Wir stellten fest, wie wenig wir von all dem wussten. Und was wissen wir heute von den Dingen, die in Afrika, Ozeanien, Asien, Lateinamerika 
passieren? Wer wählt aus, welche Informationen uns in Nachrichten und Presse geliefert werden? Und wie können wir unser Spektrum erweitern? Wir überlegten gemeinsam, dass man auch mal Nachrichten auf Sendern wie BBC oder arte sehen könne, dass es Zeitschriften gibt wie z. B. «New African», die man im Hauptbahnhof kaufen kann. Und wir griffen abschließend den Hinweis auf, der auch am Ende der Ausstellung so eindrücklich gezeigt wird: Man kann einfach seine Nachbarn fragen.
 

Fazit

Es war erfreulich zu erleben, mit welchem Interesse, welcher Neugier die Mehrzahl der SchülerInnen ihre Arbeitsaufträge erledigten und in der gemeinsamen Auswertungsphase präsentierten.
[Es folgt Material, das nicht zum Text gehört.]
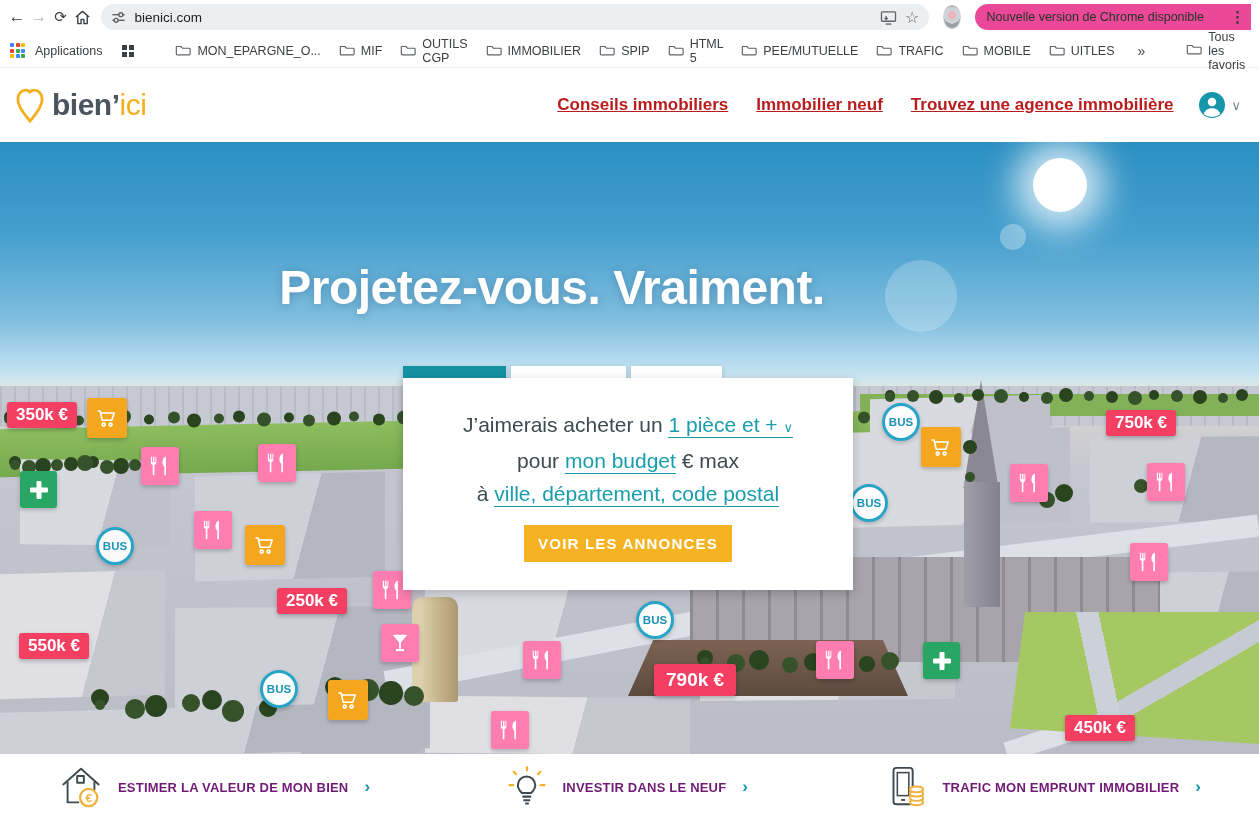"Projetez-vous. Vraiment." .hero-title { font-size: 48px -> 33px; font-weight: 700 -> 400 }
Sie waren dann schließlich selbst erstaunt über ihr neues Wissen, nahmen eine neue Sichtweise ein statt der tradierten eurozentrischen: die Sicht von Unterdrückten, «Vergessenen», Benachteiligten, denen in der Ausstellung eine Stimme gegeben wurde. Besonders deutlich wurde das an der Infotafel über die massenhaften Vergewaltigungen von –überwiegend koreanischen – Frauen durch japanische Soldaten. 
Insgesamt genoss die Gruppe diese Art des Lernens im NS-DOK: die freundliche Atmosphäre und didaktische Kompetenz von Barbara Kirschbaum – und ich selbst die bewährte Zusammenarbeit mit ihr (wie schon bei Lehrerfortbildungen im NS-DOK)

Weiterführung
«Baobab Culture Troupe»: Junge Künstler aus Ghana präsentieren Tanz und Performances mit traditioneller Musik

Im Zusammenhang mit der Ausstellung wurden diese Künstler auch nach Köln eingeladen, u.a. in unsere Gesamtschule Köln-Holweide. Vor über 600 SchülerInnen waren ihre Auftritte ein großer Erfolg, das Forum tobte und applaudierte begeistert: Afrika mal anders erleben – Lebensfreude pur.


 
Die vergessenen Befreier: Eindruckvolles Hiphop-Tanztheater in Erinnerung an die französischen Kolonialsoldaten im Ersten und Zweiten Weltkrieg

Im Altenberger Hof (Schulveranstaltung am 4. Oktober): Diesen absoluten Höhepunkt des Begleitprogramms konnten meine drei Kurse wegen bevorstehender Klausuren leider nicht genießen. Das machte ich dann – leider ohne sie.